(Aim of the task) In the listing that follows, locate the line containing "thumb ip: (346, 158)" and the line containing "pinky tip: (367, 197)". Retype exactly those two lines and every line between them, and nothing more.

******

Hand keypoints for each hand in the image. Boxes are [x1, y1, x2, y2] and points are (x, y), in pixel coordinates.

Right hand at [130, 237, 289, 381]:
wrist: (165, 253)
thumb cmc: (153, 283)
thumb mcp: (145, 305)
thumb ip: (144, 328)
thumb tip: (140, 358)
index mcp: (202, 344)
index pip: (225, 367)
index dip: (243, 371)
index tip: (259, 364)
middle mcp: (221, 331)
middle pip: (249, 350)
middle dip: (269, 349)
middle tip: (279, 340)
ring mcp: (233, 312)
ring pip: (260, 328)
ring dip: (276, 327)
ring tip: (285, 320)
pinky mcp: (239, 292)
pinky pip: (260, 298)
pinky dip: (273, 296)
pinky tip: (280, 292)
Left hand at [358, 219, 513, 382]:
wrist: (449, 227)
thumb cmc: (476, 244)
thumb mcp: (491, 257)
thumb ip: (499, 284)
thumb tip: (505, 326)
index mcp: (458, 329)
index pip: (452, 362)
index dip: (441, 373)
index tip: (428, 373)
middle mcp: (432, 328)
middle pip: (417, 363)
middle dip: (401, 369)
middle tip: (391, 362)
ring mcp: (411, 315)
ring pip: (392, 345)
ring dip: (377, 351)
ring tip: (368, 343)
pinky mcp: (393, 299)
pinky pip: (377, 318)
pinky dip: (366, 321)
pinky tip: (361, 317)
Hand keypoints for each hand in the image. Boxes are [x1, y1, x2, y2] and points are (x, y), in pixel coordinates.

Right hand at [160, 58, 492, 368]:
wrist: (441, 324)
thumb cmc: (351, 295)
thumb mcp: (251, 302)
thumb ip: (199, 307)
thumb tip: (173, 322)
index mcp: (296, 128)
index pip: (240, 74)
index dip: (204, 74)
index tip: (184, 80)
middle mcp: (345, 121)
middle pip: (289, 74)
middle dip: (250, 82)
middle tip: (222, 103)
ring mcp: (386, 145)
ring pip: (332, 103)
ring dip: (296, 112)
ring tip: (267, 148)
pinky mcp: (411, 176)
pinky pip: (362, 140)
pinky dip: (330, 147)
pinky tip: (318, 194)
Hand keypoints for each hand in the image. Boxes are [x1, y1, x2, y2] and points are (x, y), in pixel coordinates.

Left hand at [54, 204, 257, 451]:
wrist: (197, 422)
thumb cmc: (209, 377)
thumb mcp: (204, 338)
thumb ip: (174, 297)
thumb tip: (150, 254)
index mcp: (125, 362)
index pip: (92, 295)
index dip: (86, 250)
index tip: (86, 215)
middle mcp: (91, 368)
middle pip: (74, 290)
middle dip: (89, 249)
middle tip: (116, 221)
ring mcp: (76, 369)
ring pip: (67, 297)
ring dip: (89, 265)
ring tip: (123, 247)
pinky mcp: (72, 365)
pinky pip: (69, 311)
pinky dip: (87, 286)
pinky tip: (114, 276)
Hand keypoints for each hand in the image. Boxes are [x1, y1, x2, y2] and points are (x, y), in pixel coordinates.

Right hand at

******

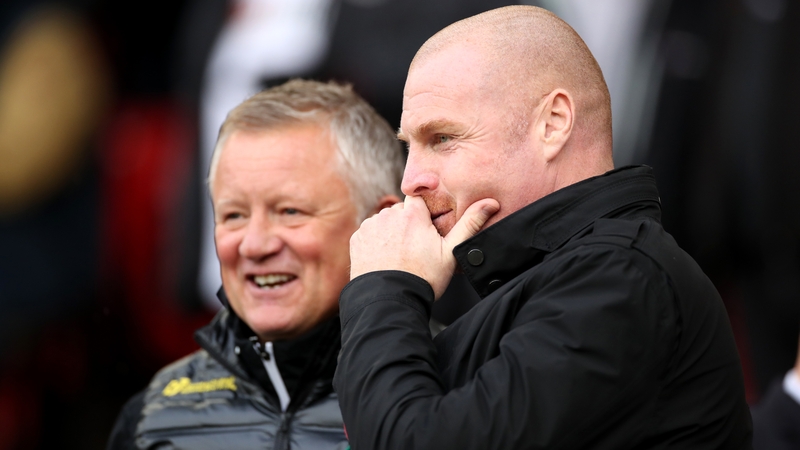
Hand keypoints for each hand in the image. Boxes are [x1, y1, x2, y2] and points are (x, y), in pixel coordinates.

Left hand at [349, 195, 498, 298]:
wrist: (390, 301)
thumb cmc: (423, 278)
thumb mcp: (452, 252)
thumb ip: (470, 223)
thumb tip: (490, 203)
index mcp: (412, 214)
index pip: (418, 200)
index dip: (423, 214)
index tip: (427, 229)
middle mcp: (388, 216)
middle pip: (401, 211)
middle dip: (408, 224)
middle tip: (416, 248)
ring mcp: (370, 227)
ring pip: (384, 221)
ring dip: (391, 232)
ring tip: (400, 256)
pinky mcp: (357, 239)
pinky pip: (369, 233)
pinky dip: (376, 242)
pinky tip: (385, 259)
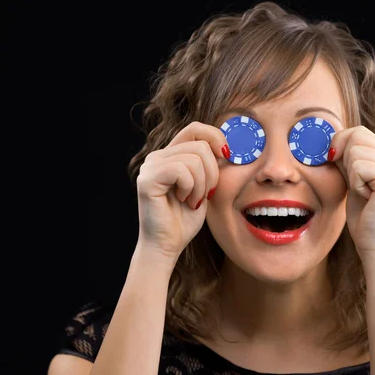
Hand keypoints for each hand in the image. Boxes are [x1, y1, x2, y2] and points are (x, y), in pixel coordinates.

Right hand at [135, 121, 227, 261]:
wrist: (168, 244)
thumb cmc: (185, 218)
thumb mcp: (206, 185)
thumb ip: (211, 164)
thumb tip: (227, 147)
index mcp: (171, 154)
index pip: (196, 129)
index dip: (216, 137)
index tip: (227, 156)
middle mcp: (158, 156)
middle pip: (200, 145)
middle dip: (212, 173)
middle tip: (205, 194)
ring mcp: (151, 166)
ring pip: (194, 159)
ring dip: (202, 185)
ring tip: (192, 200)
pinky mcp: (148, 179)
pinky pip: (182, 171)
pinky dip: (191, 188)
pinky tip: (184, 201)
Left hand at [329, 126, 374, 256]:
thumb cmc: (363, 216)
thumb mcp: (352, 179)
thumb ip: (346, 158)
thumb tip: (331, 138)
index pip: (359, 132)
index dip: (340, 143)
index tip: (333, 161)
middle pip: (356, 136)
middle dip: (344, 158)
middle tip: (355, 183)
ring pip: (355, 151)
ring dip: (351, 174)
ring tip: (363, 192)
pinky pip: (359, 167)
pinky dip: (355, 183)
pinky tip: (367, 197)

******

(Task answer)
thumb ip: (346, 158)
thumb tip: (331, 138)
index pip: (359, 132)
index dip: (340, 143)
index tip: (333, 161)
middle pip: (356, 136)
middle dip: (344, 158)
middle tip: (355, 183)
ring pip: (355, 151)
ring dip: (351, 174)
ring tip: (363, 192)
pinky pip: (359, 167)
pinky dip: (355, 183)
pinky tip: (367, 197)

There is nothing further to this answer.